The deal is the E.U.’s latest attempt to stop the flood of people coming to northern Europe (principally Germany and Sweden) through Turkey, Greece and the Balkan peninsula. Around 1.25 million people entered the E.U. that way last year fleeing war and poverty, and an increasing number of countries have resorted to border checks to stop the flow, threatening the freedom of movement across borders that has been one of the E.U.’s greatest achievements.

In a separate but related development at the summit, E.U. leaders also agreed to send more aid to Greece to enable it to process asylum applications properly, and stop ‘waving through’ refugees en route to Germany. E.U. Council President Donald Tusk said that “the irregular flow of migrants along the Western Balkan route has now come to an end.”
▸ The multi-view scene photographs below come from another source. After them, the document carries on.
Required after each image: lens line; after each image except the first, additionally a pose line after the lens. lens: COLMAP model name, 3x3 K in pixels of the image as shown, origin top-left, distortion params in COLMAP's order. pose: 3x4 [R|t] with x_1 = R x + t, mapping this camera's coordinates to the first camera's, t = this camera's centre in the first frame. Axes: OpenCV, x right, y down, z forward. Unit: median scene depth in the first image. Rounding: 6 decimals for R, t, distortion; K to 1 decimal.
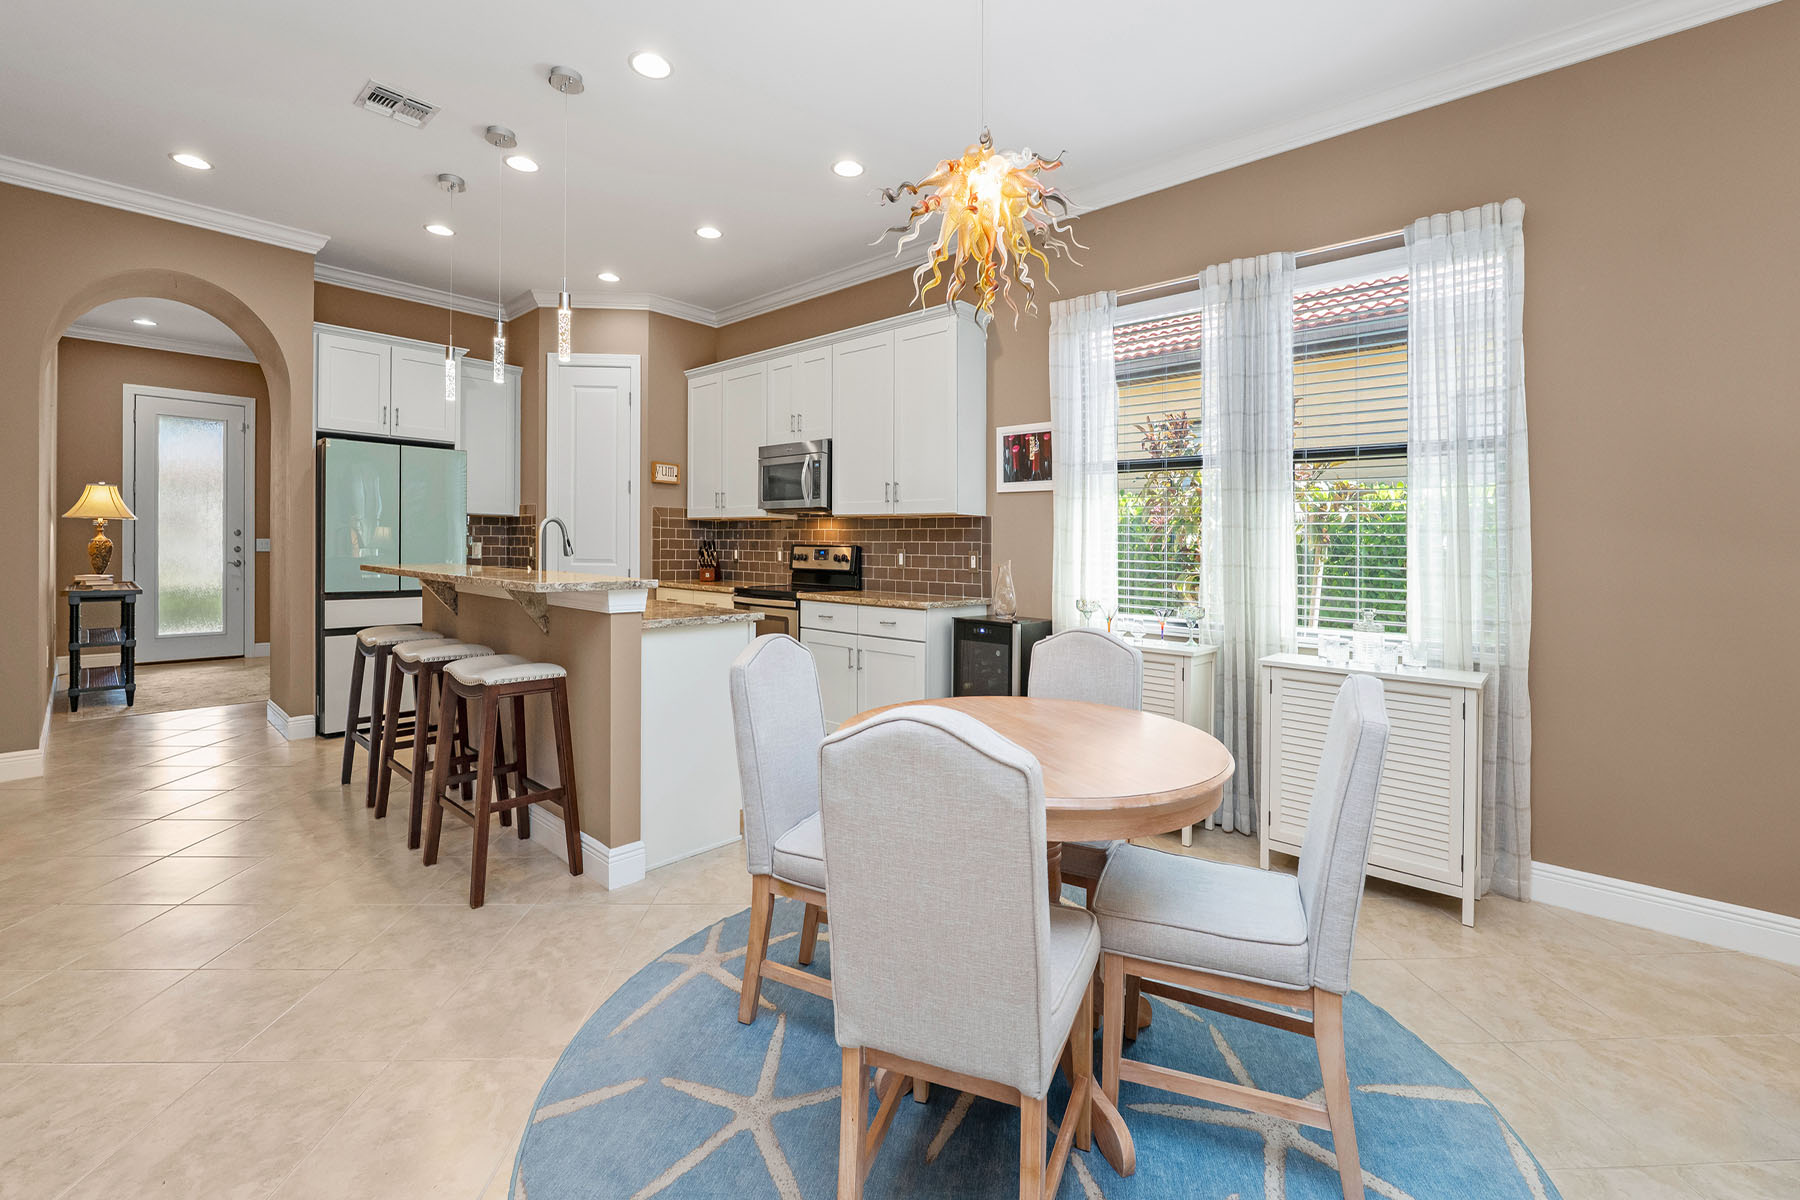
lens RADIAL K [[740.2, 0, 879.5], [0, 740.2, 551.9], [0, 0, 1]] dist [-0.005176, 0.000221]
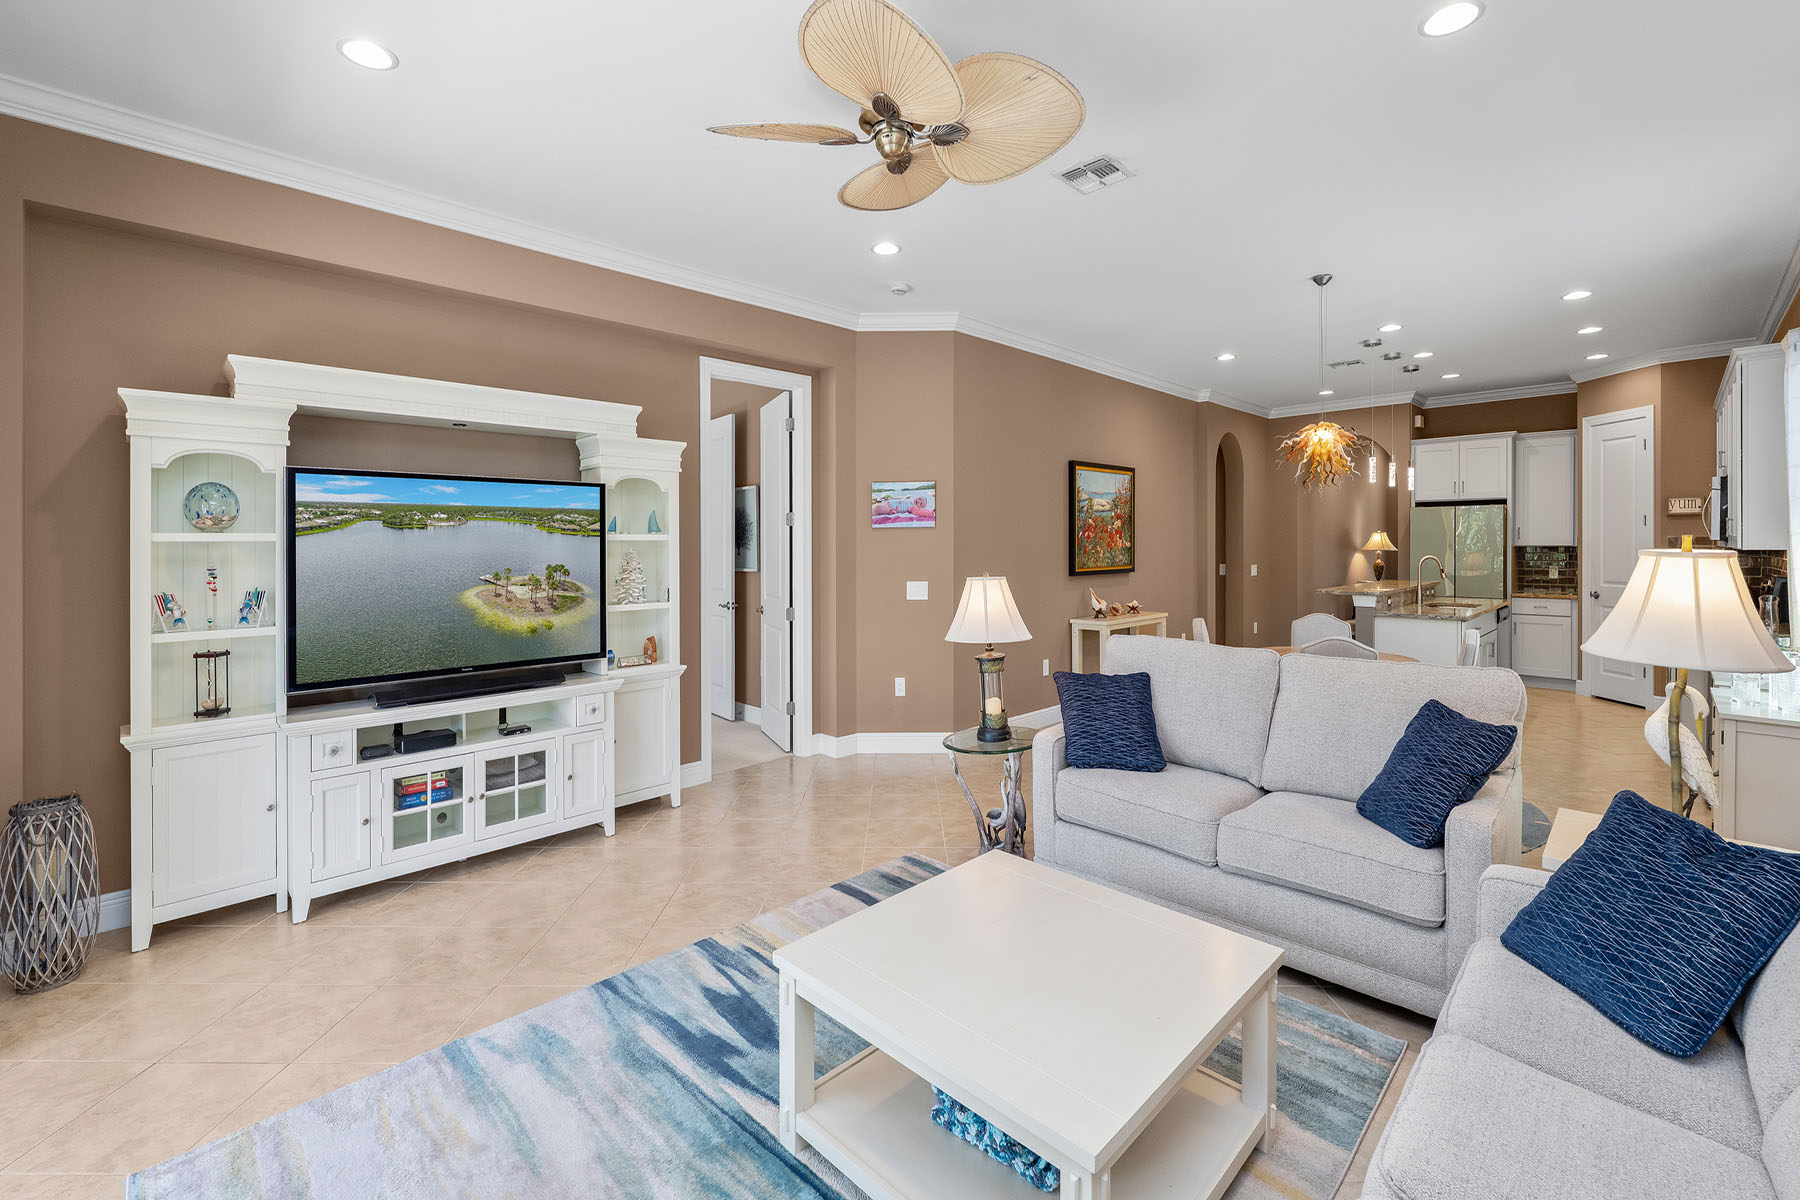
lens RADIAL K [[740.2, 0, 921.1], [0, 740.2, 549.9], [0, 0, 1]] dist [-0.005176, 0.000221]
pose [[-0.044833, -0.005044, -0.998982, 0.950763], [-0.007209, 0.999963, -0.004725, -0.031235], [0.998968, 0.006990, -0.044868, -0.082678]]
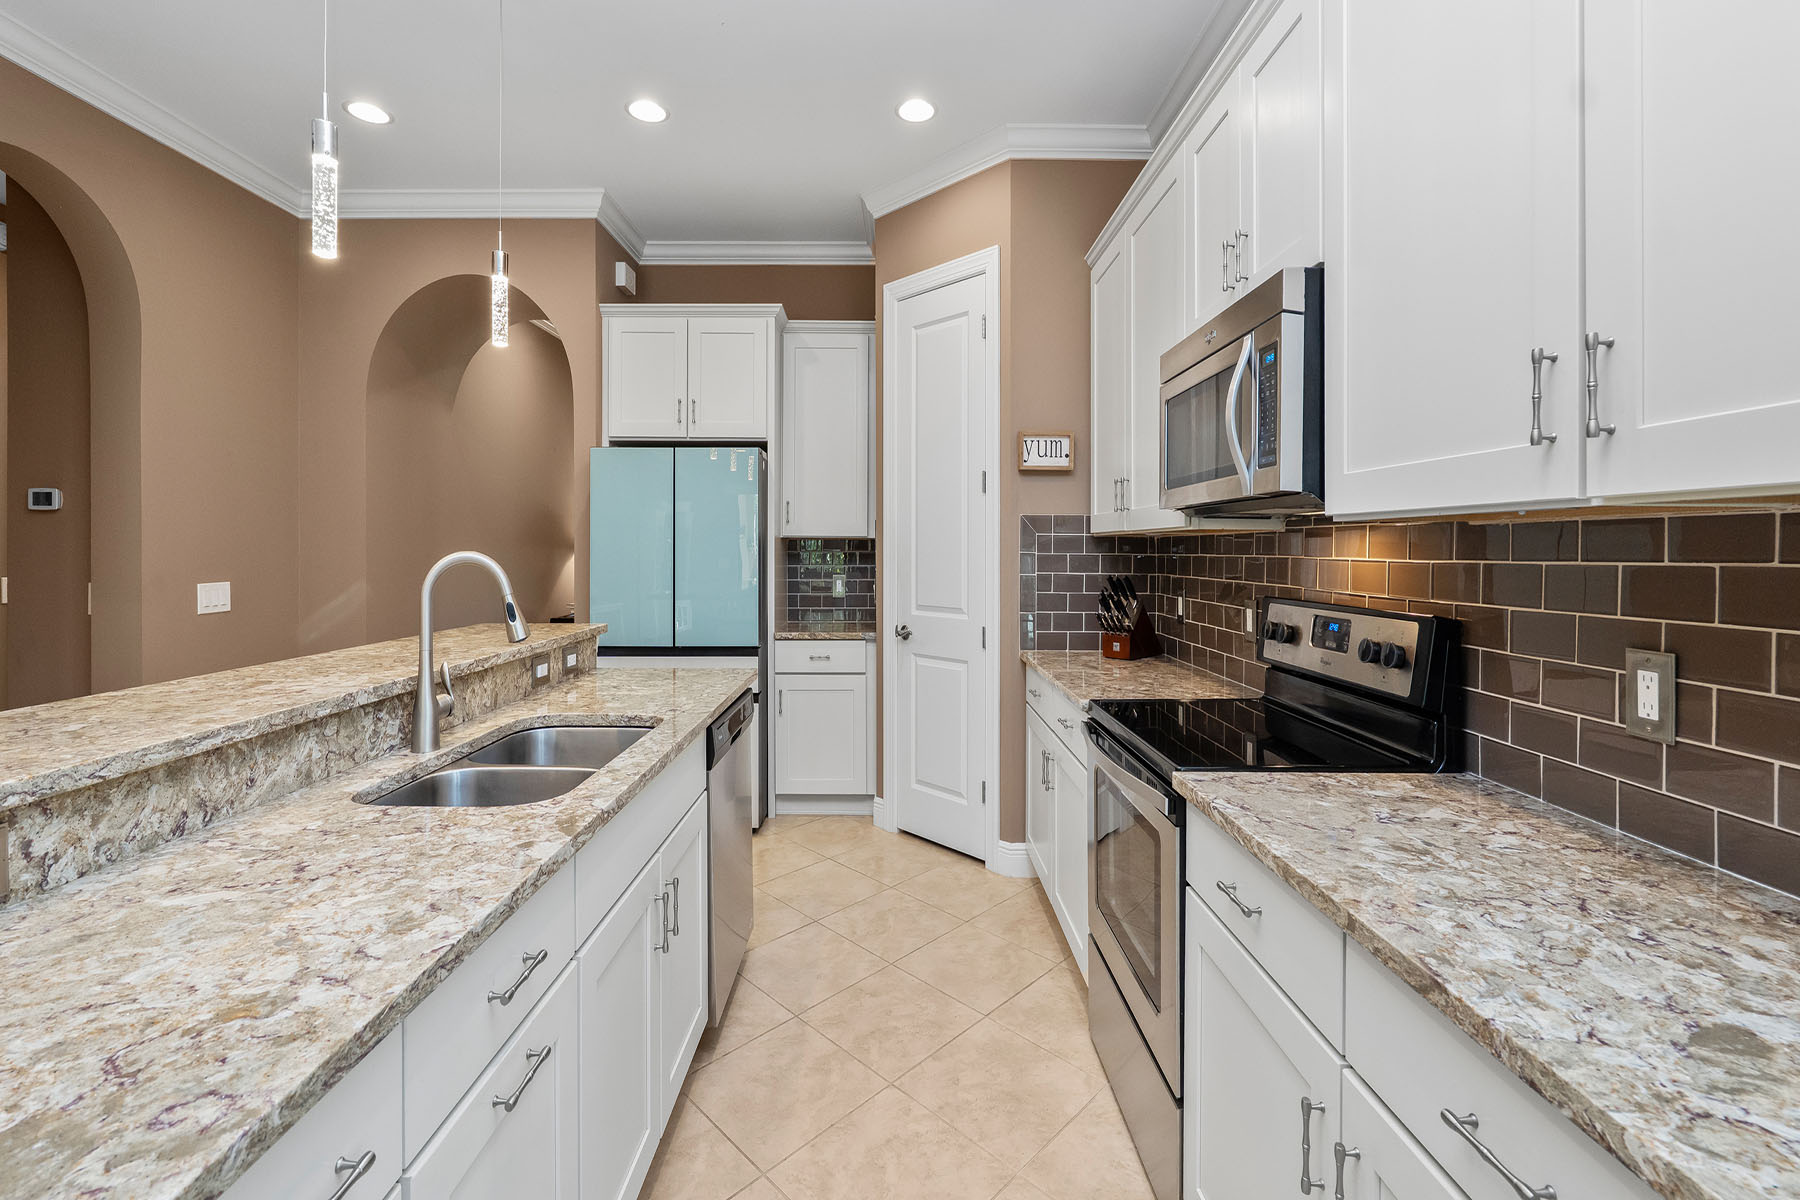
lens RADIAL K [[740.2, 0, 896.7], [0, 740.2, 547.5], [0, 0, 1]] dist [-0.005176, 0.000221]
pose [[0.685186, -0.014965, -0.728215, 0.033293], [0.000353, 0.999796, -0.020215, -0.028874], [0.728368, 0.013594, 0.685051, 0.621300]]
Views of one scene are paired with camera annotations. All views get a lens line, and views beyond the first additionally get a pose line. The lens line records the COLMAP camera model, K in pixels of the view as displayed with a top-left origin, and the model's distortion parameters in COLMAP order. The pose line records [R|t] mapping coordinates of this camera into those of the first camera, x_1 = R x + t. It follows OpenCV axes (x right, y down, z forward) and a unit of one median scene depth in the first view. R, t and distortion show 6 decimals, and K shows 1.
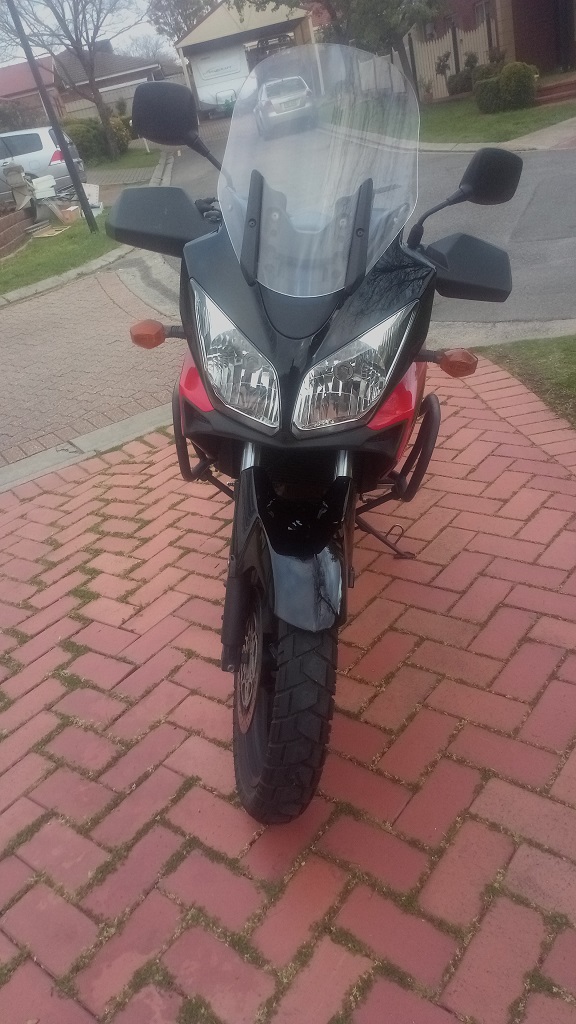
lens RADIAL K [[767.5, 0, 288.0], [0, 767.5, 512.0], [0, 0, 1]] dist [0.121831, -0.176663]
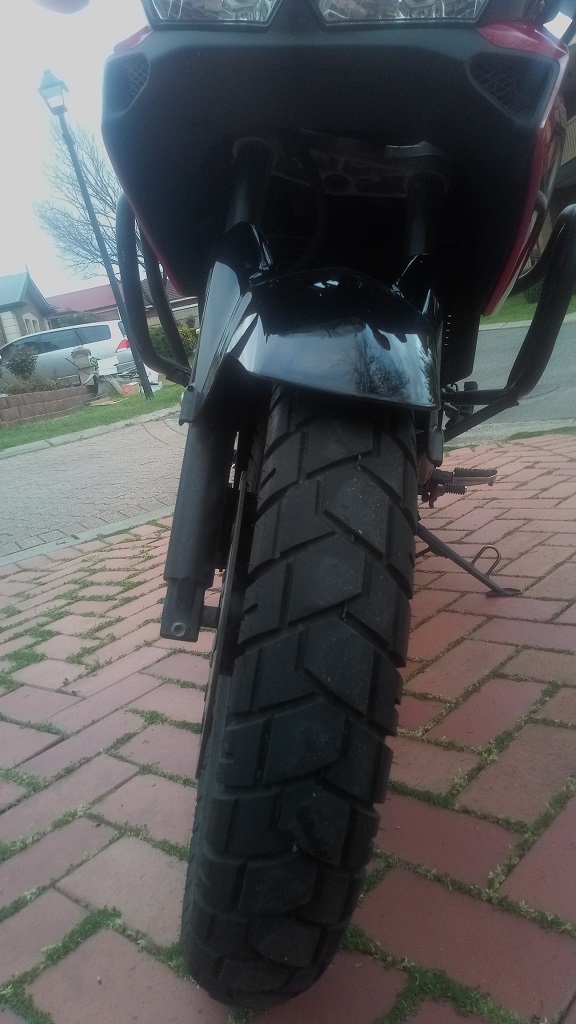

South-eastern Europe has witnessed some increasingly tense scenes in recent weeks, notably at the border between Greece and non-E.U. Macedonia, where Macedonian police have used tear gas to keep back crowds of migrants that Greece had dispatched northwards. Over 30,000 migrants are currently stranded in Greece due to border closures.

Greek Prime Minister Alexis Tsipras said the bloc must speed up the process of relocating asylum seekers from Greece to other E.U. countries as promised last September. E.U. states have so far taken in only a few hundred of a promised 160,000 people and central European countries have rejected the whole principle.

Turkish Prime Minister Ahmet Davutoglu told E.U. leaders that Ankara was willing to take back all migrants who enter Europe from Turkey in future, including Syrian refugees, as well as those intercepted in its territorial waters.

In exchange for stopping the influx, he demanded doubling E.U. funding through 2018 to help Syrian refugees stay in Turkey and a commitment to take in one Syrian refugee directly from Turkey for each one returned from Greece’s Aegean islands, according to a document seen by Reuters.

“With this game-changing position in fact our objective is to discourage illegal migration, to prevent human smugglers, to help people who want to come to Europe through encouraging legal migration in a disciplined and regular manner,” he told a news conference after the summit.

In addition to beefed-up resources for Greece, the heads of government also agreed that NATO warships would start patrolling the Aegean Sea between Turkey and Greece to enforce the deal. Britain, France, Germany and Canada are all deploying warships to the region to help the E.U.’s border service, Frontex.

One other notable element of the summit was a tacit agreement for the E.U. to mute its criticism of increasing political repression in Turkey. Three days ago, the Turkish government seized the best-selling opposition newspaper Zaman.

Tusk stressed in his comments that “freedom of speech and expression…are fundamental human rights, and added that “we cannot stay indifferent to the concerns raised in this context about what is now happening in Turkey.”

However, there was no suggestion that any of the E.U. leaders was willing to sacrifice the broader deal for the sake of Turkey’s opposition press.